Page text |
JERUSALEM: Jerusalem’s Latin Patriarch, Cardinal Pierbattista Pizzaballa, arrived in Gaza Friday for Christmas Mass at the Holy Family Parish in Gaza City, which hosts the Palestinian territory’s only Roman Catholic church.
The senior churchman “arrived in Gaza today for a pastoral visit to the Holy Family Parish, on the eve of the Christmas celebrations,” his office said in a statement.
It said the visit “reaffirms the enduring bond of the Holy Family Parish in Gaza with the wider Diocese of the Latin Patriarchate of Jerusalem.”
During his visit, Pizzaballa will review developments in humanitarian response on the ground in the Gaza Strip as well as rehabilitation efforts.
He will also lead an anticipated Christmas Mass at the Holy Family Parish on Sunday, the statement said.
During his last visit to Gaza in July, Pizzaballa brought in 500 tons of food for residents suffering from shortages caused by Israeli restrictions on goods entering the devastated territory.
Pizzaballa and his Greek Orthodox counterpart, Theophilos III, were visiting after Israeli fire hit the Holy Family Church, killing three people.
A famine declared in Gaza in August is now over thanks to improved access for humanitarian aid, the United Nations said on Friday, also warning that the food situation there remained “critical.”
About 1,000 of 2.2 million Gaza inhabitants are Christians, most of them Orthodox.
The Latin Patriarchate says 135 Catholics live in Gaza. They sought shelter inside the compound of the Holy Family Church in the first days of the war between Israel and Hamas.
Some members of the Greek Orthodox church joined them in the compound owned by the Roman Catholic church.

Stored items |
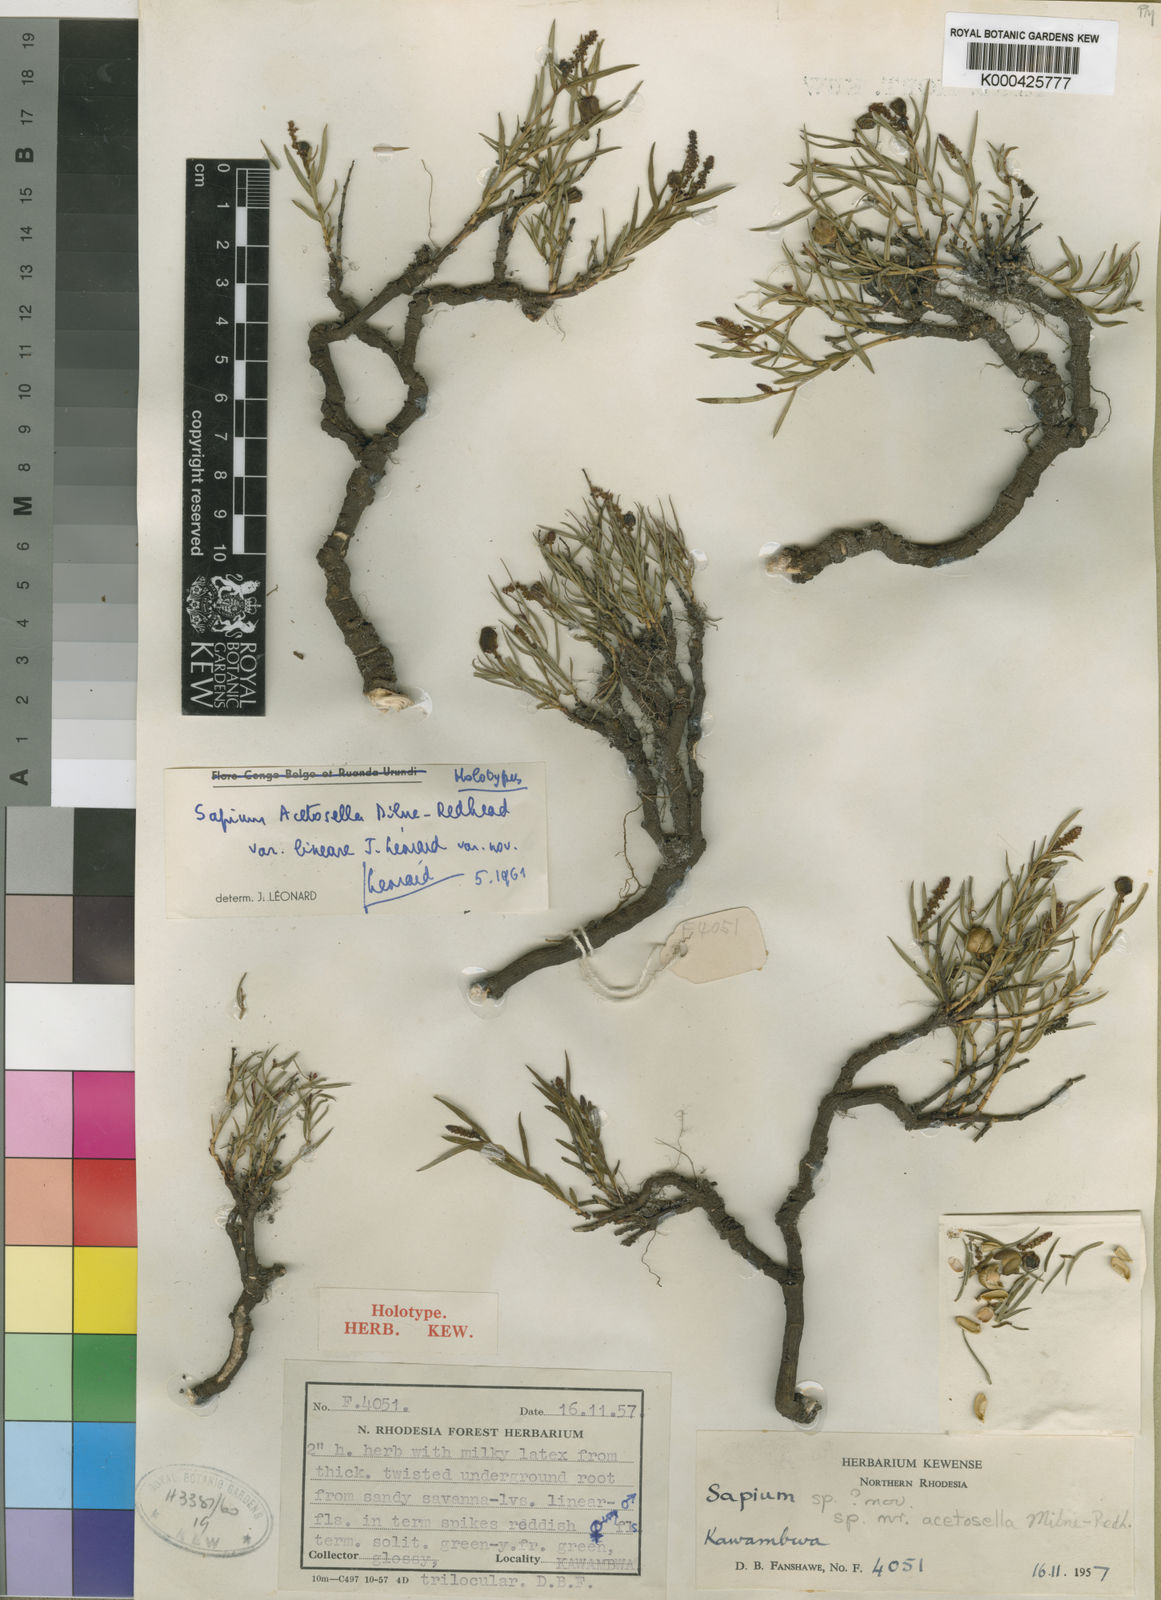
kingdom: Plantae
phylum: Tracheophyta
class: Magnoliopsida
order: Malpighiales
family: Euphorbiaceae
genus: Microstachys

* * *

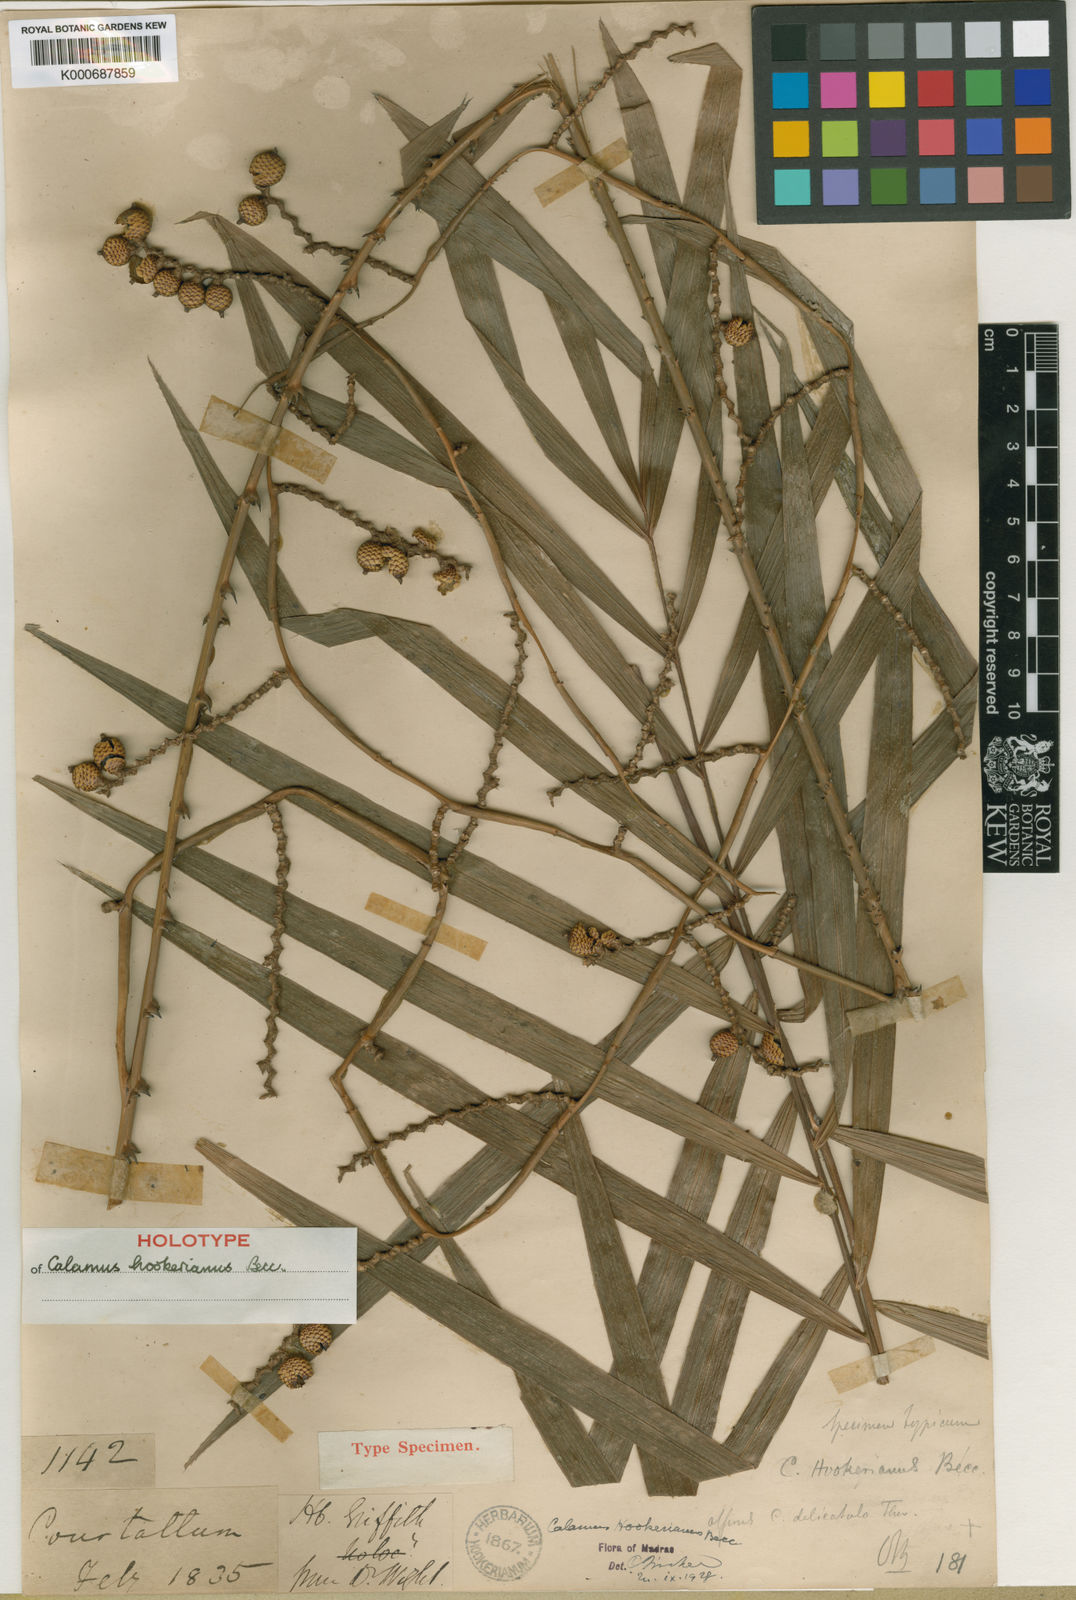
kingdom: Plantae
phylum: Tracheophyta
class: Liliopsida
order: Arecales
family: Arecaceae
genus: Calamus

Set tasks |
[a] From the article on the cardinal's Gaza visit, copy out the passage from "The Latin Patriarchate says" to "the Roman Catholic church.".
[b] According to the article on the cardinal's Gaza visit, how many tons of food did Pizzaballa bring in during his July visit?

Full answers |
[a]
The Latin Patriarchate says 135 Catholics live in Gaza. They sought shelter inside the compound of the Holy Family Church in the first days of the war between Israel and Hamas.
Some members of the Greek Orthodox church joined them in the compound owned by the Roman Catholic church.

[b] 500 tons.